A. One mistake that people commonly make is to treat the CDBG disaster funds the same as the regular CDBG funds. They’re very different. Even though there’s a good 60-70% overlap in the requirements, that other 30% is where a lot of communities get in trouble. For example, you can repair, replace, and rebuild housing and infrastructure under the regular CDBG. But when you’re using CDBG-DR funds, you can only do these allowed activities if you can show there was a direct impact from the disaster. But because states are familiar with regular CDBG and FEMA, they may start moving ahead with their projects and plans and implement in those fashions—and then they find out that the CDBG-DR rules are different. Now these projects are not eligible because you didn’t show the tie-back to the disaster. It’s very critical to get true CDBG-DR experts on board, either through direct hires or reaching out to a consulting firm like ICF.
Q. How does the HUD monitoring visit work? Is there just one, or many? When do they happen?
A. Under the regular CDBG, which has been around for a long time, HUD would visit every one to three years and check various programs that you were running with the funds. But under CDBG-DR, they find that the grantees can get very off-track, and they don’t want them going down the wrong road for two or three years. This means that, depending on the funding size, once you get your CDBG-DR fund, HUD is going to make a visit within that first year to see where you are with your program. If it’s a very large allocation—those that are getting into the billions—they’re going to be there within six months. And then they’ll probably be there every six months thereafter.
Q. What happens during these monitoring visits?
A. They do a technical assistance: they’ll come in and look at what you’re doing, they’ll raise questions, give you a chance to raise questions, and point out things they see that are off-track, or potentially non-compliant, or even straight up non-compliant. And then they’ll tell you that they’ll be back in six months to monitor you, so you need to get your issues fixed.
There’s a lot of oversight – that’s the point I want to get across – having been in the disaster world for 15 years – you’re already scrambling to get this assistance to people, to get them back into their homes, get their schools and parks rebuilt, and then you learn that HUD’s coming. So, if you haven’t been preparing from the beginning for HUD to be there, everything you’re doing stops, and everybody must run and find the documentation that HUD will need. From a HUD perspective, if it isn’t documented, it didn’t happen. Spending the time and resources to look for documentation months after you’ve taken an action impacts your program and its performance—you literally need to get ready for HUD to be there on a day-to-day basis, documenting your compliance as you go.
Q. What are the consequences of non-compliance?
A. If HUD sees that you have spent CDBG-DR funds on an ineligible activity, they will require that those funds get paid back to HUD. The repayment must come out of your general funds; you can’t pay it back with another federal source. It can be a huge impact to a community’s general fund if they mismanage a project and it’s found to be non-compliant.

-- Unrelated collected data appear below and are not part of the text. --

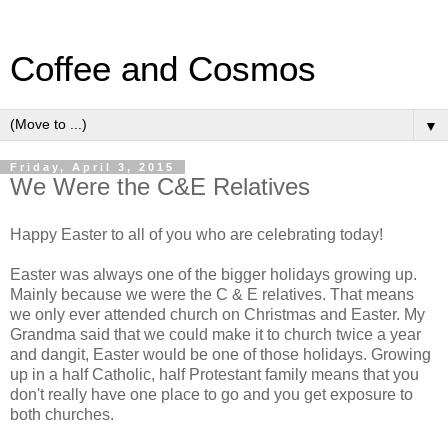
Coffee and Cosmos
▼
Friday, April 3, 2015
We Were the C&E Relatives
Happy Easter to all of you who are celebrating today!
Easter was always one of the bigger holidays growing up.
Mainly because we were the C & E relatives. That means
we only ever attended church on Christmas and Easter. My
Grandma said that we could make it to church twice a year
and dangit, Easter would be one of those holidays. Growing
up in a half Catholic, half Protestant family means that you
don't really have one place to go and you get exposure to
both churches.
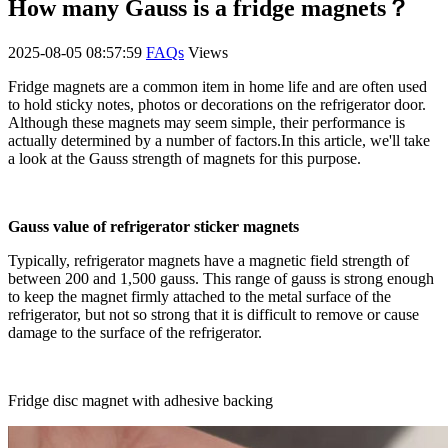
How many Gauss is a fridge magnets？
2025-08-05 08:57:59
FAQs
Views
Fridge magnets are a common item in home life and are often used
to hold sticky notes, photos or decorations on the refrigerator door.
Although these magnets may seem simple, their performance is
actually determined by a number of factors.In this article, we'll take
a look at the Gauss strength of magnets for this purpose.
Gauss value of refrigerator sticker magnets
Typically, refrigerator magnets have a magnetic field strength of
between 200 and 1,500 gauss. This range of gauss is strong enough
to keep the magnet firmly attached to the metal surface of the
refrigerator, but not so strong that it is difficult to remove or cause
damage to the surface of the refrigerator.
Fridge disc magnet with adhesive backing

Q. What inspires you to do this work?
A. By the time I enter the scene as the CDBG-DR practitioner, these communities have already gone through so much. They’ve weathered the disaster, they’ve gone through the FEMA assistance process, and they’re exhausted. What stands between the HUD funds that are available to help people and people getting those funds is just the management of it, so we’re there to help carry it over the line. We are the door that opens and closes to get this CDBG-DR money out to the people who need it most, and I’m inspired to help ease the burden on these communities that have been hit so hard.